§ **Page excerpt**:
While I was on hiatus, I received many cards wishing me well and
a return to work. Well, I'm not quite up to doing my job, but the
Ball I can handle.
One of the most touching greetings I received was an e-mail from
Raljon, Md. The message read "Mr. Guru, I'm very sorry
to hear of your recent health troubles. As a great sports fan and
a truly patriotic American, I hope your condition won't keep you
from coming to my corner of the world and discussing a soon-to-be-available
position within my organization. I thank you for your consideration
and wish you well in making a complete recovery. Sincerely, mrcooke@redskins.com."
I spent most of the Skins' bye week with my wife, the lovely Lady
Fanwood, in an attempt to forget the horrors of the 1998
season. Saturday we journeyed to a pumpkin patch and Sunday she
took me a movie, Beloved.
I know what you're thinking, my friends. How can Le
Guru, a long-time pillar of manhood, go to see Beloved,
a serious chick flick? The answer is quite simple, sports lovers
- I was tricked by Lady F., who told me that the film was
about Coach Gibbs. Judging by the title, how could I have doubted
her? After all, the man did win the Bowl with three different QBs.
Despite the inexcusable appearance at the Sony Theatres - Mountainside,
I managed my first winning week of this football season, posting
a sterling 9-3 mark. With a couple more hot weeks, I'll edge near
mediocrity. My father, the inimitable
Chief Redskin,
must be proud.
Week 8 record: 9-3-0 (En fuego, my friends)
Season record: 34-42-3 (Norv's a little envious, methinks)
Norv T's record: 26-44-1 (That 26 looks awfully familiar.)
George's NCAA record: 51-62-1 (Click
for Saturday Selections, if you dare)
Here's a peek at some of this week's picks. To read game previews,
just click and enjoy! Then, tell the Guru
what you think of his selections at AQB's Speak
Out board.
Giants (-2) at Redskins: Is there anyone
who doesn't love the Skins in this one?
Jets (+5) at Chiefs:
Parcells in uphill battle vs Chiefs, calorie-filled KC barbecue.
Broncos (-11) at Bengals: Denver's first
defeat not likely to happen here.
Dolphins (pick 'em) at
Bills: Fish defense, Flutie imagination a great matchup.
Vikings (-6) at Buccaneers: Will jugbutt
Warren Sapp ever shut up?
Jaguars (-3) at Ravens:
Baltimore may be ready to spring a big upset.
Patriots (-6) at Colts: Indy prepares
for return of one-time Colts QB Scott Zolak.
Saints
(+3) at Panthers: Butterball Sean Gilbert is 2-14
in his last 16 games.

§ **Given problem**: Resume the football picks column after its final sentence, keeping its voice. You won't need the listing for anything.

§ **Collected data**:
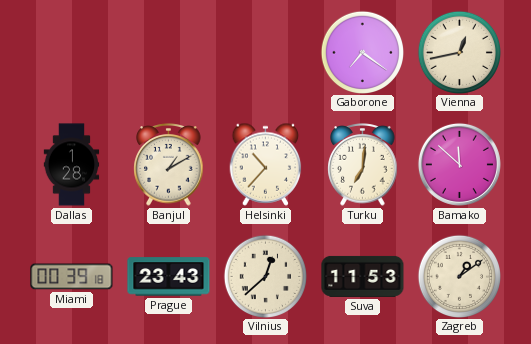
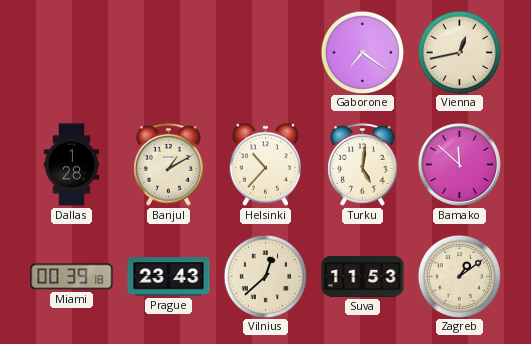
Turku: 7:01 -> 5:01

§ **The result**:
Cards (-6) at Lions: Loser defined -
A fan interested in this ballgame.
Oilers
(-6) at Steelers: Unlike Jimmy Johnson's hair, Tennessee
needs to gel.
Rams
(no line) at Falcons:
St. Louis coach Vermeil aging like a fine prune.
Niners (+3) at Packers:
Favre vs Young; Oktoberfest vs PRIDE rallies.
Raiders (+6) at Seahawks: Gruden, Erickson
compare house arrest bracelets.
Cowboys (-6) at Eagles:
Philly fans yearn for return of Swamp Fox Campbell.
New York Giants (3-4) at
Washington (0-7) Line: NY -2 TV: 1:01 pm, Fox
In 28 years of watching football, I've seldom seen an outfit
more pathetic than these not-so mighty Skins. Thankfully, the
1998 Giants are such a team. I know what you're saying: "Guru,
O Splendid One, the Giants have won three games and the Skins have
been outscored 227-93 in just seven weeks."
Don't be fooled by the brilliance of one Norv Turner, who
is merely setting the table for an 8-1 run that will find the Mighty
Skins atop the NFC East at year end with a fine 8-8 record. It can
happen, my friends. And I've got a shiny nickel that says I'll be
dancin' come Monday. SKINS (Speak
Out)
New York Jets (4-3) at Kansas City (4-3)
Line: KC -5 TV: 4:15 pm, CBS
These teams appear to be headed in opposite directions. The
Jets have won four of five games behind Vinnie T. and a pile of
marshmallows named Parcells while KC has lost consecutive games
to New England and Pittsburgh.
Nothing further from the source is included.